One study found that employment policies, while they often protect workers from harm, can have undue negative consequences.
In the 1950s, several states began drafting and passing legislation to limit at-will employment to protect workers not covered from unfair dismissal practices.
While these regulations benefited workers, they negatively impacted business investment and growth.
According to a recent research study published in Harvard Business Review, authors John Bai, Douglas Fairhurst, and Matthew Serfling explain that restricting the employers’ freedom to fire workers comes with both positive and negative impacts — as far as business investment and growth are concerned.
One of the negative impacts cited by the research authors is reduced operating flexibility due to strict regulations on when, why, and how to fire employees.
By not being able to fire non-performing or redundant workers, it becomes costly for a business to scale back or divest poorly performing projects.
As explained in the study, failing to fire redundant workers make it difficult to cut investments, which reduces the projects’ terminal cash flows.
The results are fewer projects with positive NPV (Net Present Value), hence reducing the overall business investment. Similarly, reduced operating flexibility may constrain investments by making it challenging for a business to raise external capital, e.g., through equities and debt.

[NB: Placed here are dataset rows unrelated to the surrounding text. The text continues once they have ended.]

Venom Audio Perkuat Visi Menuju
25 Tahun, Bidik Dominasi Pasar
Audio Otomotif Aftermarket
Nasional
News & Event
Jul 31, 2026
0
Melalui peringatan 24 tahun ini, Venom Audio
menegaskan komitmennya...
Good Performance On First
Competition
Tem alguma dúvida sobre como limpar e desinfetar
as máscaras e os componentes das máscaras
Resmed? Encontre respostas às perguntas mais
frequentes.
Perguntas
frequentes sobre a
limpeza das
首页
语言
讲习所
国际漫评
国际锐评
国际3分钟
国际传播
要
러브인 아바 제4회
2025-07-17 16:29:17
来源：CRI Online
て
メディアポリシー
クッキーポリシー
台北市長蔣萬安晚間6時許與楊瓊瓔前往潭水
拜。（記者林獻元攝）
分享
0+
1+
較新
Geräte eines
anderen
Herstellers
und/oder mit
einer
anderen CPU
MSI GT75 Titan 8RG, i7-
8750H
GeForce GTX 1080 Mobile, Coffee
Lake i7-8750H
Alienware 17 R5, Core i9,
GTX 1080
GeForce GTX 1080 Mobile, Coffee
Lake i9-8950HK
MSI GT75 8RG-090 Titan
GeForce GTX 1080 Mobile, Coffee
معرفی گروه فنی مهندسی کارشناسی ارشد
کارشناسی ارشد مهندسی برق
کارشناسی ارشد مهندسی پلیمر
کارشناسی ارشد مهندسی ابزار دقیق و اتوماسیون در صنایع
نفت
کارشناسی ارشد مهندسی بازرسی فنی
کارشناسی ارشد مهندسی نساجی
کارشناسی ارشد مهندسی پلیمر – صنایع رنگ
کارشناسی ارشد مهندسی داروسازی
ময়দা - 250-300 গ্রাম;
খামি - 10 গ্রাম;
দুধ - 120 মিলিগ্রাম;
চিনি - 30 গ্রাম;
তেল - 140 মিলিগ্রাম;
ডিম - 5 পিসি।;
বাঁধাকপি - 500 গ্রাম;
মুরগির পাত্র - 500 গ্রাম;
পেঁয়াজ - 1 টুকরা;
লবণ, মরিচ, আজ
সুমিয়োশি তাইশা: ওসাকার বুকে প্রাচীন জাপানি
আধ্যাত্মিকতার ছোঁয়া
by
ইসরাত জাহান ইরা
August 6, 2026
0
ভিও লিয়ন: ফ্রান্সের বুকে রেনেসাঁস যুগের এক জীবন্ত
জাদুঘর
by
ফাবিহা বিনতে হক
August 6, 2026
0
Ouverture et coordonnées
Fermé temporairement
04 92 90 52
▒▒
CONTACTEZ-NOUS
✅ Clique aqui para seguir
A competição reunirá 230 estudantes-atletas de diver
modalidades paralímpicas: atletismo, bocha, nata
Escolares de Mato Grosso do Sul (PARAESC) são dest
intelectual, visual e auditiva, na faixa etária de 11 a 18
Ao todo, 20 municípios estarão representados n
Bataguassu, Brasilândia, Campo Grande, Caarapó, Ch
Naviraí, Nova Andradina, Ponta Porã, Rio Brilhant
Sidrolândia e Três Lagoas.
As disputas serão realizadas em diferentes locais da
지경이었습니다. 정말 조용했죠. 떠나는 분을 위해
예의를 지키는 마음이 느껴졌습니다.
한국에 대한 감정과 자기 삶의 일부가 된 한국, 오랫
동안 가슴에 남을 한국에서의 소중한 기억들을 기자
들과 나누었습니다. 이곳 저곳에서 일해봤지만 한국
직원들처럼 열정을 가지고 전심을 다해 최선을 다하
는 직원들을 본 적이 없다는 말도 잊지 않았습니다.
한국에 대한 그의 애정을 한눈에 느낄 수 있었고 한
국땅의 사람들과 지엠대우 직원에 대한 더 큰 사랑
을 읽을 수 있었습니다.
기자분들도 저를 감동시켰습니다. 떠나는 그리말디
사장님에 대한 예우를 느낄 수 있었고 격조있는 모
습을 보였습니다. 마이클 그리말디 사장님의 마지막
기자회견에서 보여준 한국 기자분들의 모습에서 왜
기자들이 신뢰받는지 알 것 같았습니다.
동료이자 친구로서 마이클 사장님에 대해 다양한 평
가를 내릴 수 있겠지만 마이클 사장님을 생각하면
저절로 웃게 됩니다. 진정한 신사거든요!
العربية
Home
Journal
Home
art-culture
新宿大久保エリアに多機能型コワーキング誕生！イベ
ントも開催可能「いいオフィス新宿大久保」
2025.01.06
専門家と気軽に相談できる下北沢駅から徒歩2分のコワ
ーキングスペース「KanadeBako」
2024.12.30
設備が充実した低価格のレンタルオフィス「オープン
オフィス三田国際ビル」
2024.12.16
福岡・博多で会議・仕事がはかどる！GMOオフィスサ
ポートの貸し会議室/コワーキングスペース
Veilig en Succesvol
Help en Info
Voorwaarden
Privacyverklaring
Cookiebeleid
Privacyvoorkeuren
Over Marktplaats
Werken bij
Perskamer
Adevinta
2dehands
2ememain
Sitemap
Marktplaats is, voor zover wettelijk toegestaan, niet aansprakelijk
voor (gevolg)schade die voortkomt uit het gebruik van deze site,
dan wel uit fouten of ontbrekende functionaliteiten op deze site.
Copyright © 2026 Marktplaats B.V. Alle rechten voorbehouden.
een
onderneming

One of the far-reaching restrictions to at-will employment is the “good faith” exception, based on common law, which in simple terms, prohibits the employer from firing an employee out of bad faith, retaliation, and malice. Under this law, the worker’s contractual rights are also covered.
For instance, an employee can sue the employer for wrongful termination if the employer fires him/her just before a due pension or commission.
While the researchers didn’t find a direct correlation between increased employment protection and lower investments due to constrained access to capital, they found solid supporting evidence that employment protection makes it difficult for firms to downsize projects.
This, in turn, reduces operating flexibility and consequently decreases investment. As indicated in the research, businesses in states with at-will employment exceptions had a lower corporate investment in fixed assets. This resulted in a slowdown in company growth.
According to the research, insulating workers from wrongful termination drives away the fear of being fired, allowing them to focus on their duties to the extent of taking innovative risks and building skills that could improve the employer’s performance.
As a result, this enhances productivity, attracting new opportunities with a resultant increase in investment.
Another of the employee protection laws cited in the research is the increase in R&D expenditures after adopting good-faith exceptions.
This shows that while greater employment protections discourage investments, particularly in fixed assets, it promotes investments in intangible assets.
For example, businesses encouraged employees to engage in innovative risk-taking, creating value in the long run.
Employee protection laws create a sense of security, which enhances workplace productivity, boosts employee morale, and improves engagement.
On the other hand, these laws can have a negative impact on investment and business growth.
And while the study doesn’t recommend abolishing employment protection, it advocates for a keen analysis of how employment protection affects business success while also accounting for the employees’ feedback.
By keenly looking at the positive and negative impacts of employee protection, it’s possible to quantify how much is too much before working on the journey to moderation, where tradeoffs are not only justifiable and socially acceptable but also economically desirable.